When she’s not helping hundreds of international students to make new friends and encouraging Scottish students to take advantage of the many exchange and mobility opportunities on offer at Glasgow, Rosie works as an Employability Ambassador in the College of Social Sciences. She also plays violin in the Rosewood Quartet and the University’s Kelvin Ensemble.

Rosie Birchard with violin“With a language degree, you complete a mandatory year abroad, so for my third year I went to Toulouse in the south of France. Before I went away, I was working 21 hours a week in a shop and I just couldn’t see that I could go and work abroad instead. Toulouse was an intense experience but really amazing, and basically, I came back with totally expanded horizons.

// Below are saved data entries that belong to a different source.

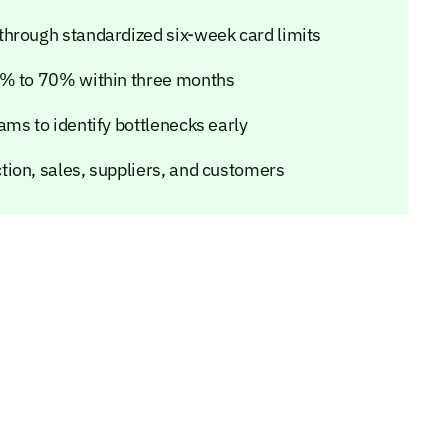
through standardized six-week card limits
3% to 70% within three months
ms to identify bottlenecks early
ion, sales, suppliers, and customers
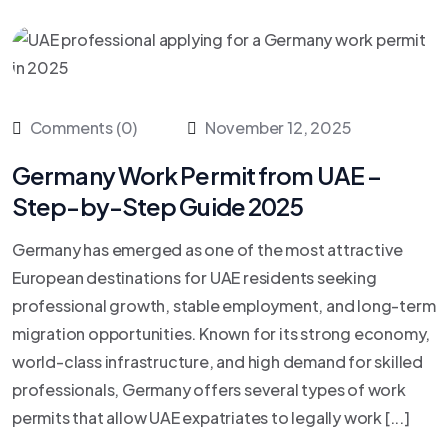
Comments (0)
November 12, 2025
Germany Work Permit from UAE –
Step-by-Step Guide 2025
Germany has emerged as one of the most attractive
European destinations for UAE residents seeking
professional growth, stable employment, and long-term
migration opportunities. Known for its strong economy,
world-class infrastructure, and high demand for skilled
professionals, Germany offers several types of work
permits that allow UAE expatriates to legally work [...]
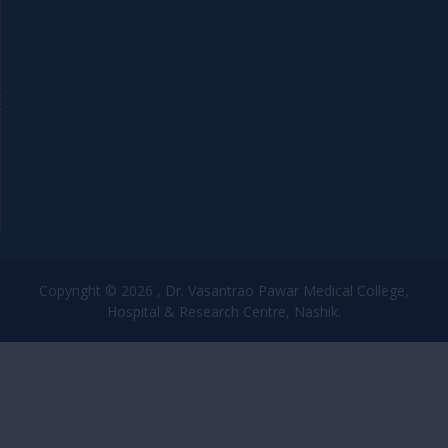
Copyright © 2026 , Dr. Vasantrao Pawar Medical College,
Hospital & Research Centre, Nashik.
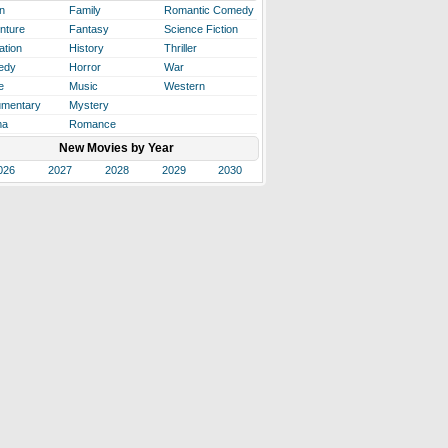
n
Family
Romantic Comedy
nture
Fantasy
Science Fiction
ation
History
Thriller
edy
Horror
War
e
Music
Western
mentary
Mystery
ma
Romance
New Movies by Year
026
2027
2028
2029
2030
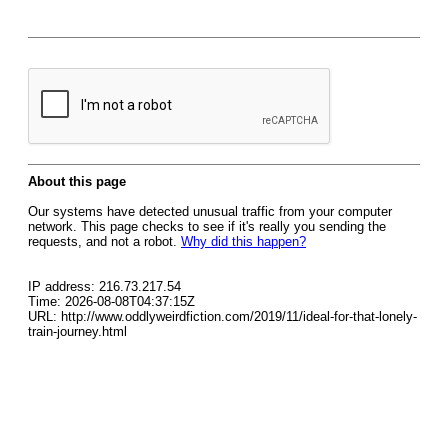
About this page
Our systems have detected unusual traffic from your computer
network. This page checks to see if it's really you sending the
requests, and not a robot.
Why did this happen?
IP address: 216.73.217.54
Time: 2026-08-08T04:37:15Z
URL: http://www.oddlyweirdfiction.com/2019/11/ideal-for-that-lonely-
train-journey.html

I really wanted to spread the word about mobility opportunities, because there’s nothing better than meeting people from other cultures, exchanging ideas, and broadening your perspective. But I also want to really try and support the huge international environment there is in Glasgow, and to offer student-level support.

That’s what the Erasmus Student Network (ESN) does. It’s this huge network with more than 500 sections that exists in 39 countries across Europe: students helping students. When I arrived in France, there were ESN members to support me over there, and I thought, why is this not in Glasgow?

In 2016, the University’s Study Abroad & Exchange Office supported us to found our own section. There were seven of us, we started in February, and in our first four months we had such success that we couldn’t really believe it. Our opening event was a really simple idea – playing international bingo. We gave out a sheet with instructions like, find someone who speaks Spanish; find someone who can explain what a ceilidh is. And it really took off. We had 200 plus people there, talking to each other, integrating, and bursting some of the myths around going abroad, sharing advice on where to get funding, that kind of thing.

Rosie Birchard with IESN banner

In April, we went to the Network’s AGM, where we received an award in the category of Best New Section, and in September, we attended the ESN UK National Platform in Liverpool to lead discussions on student mobility and internationalisation.

To receive an award is really flattering. But the best thing is when someone messages our Facebook page saying: ‘I’ve just arrived in Glasgow, I don’t know anyone; I don’t know what to do.’  We say: ‘come out.’ And then a couple of weeks later you see them with their friends they’ve made at the events and they’re going travelling around Scotland. That is such a lovely feeling of success.”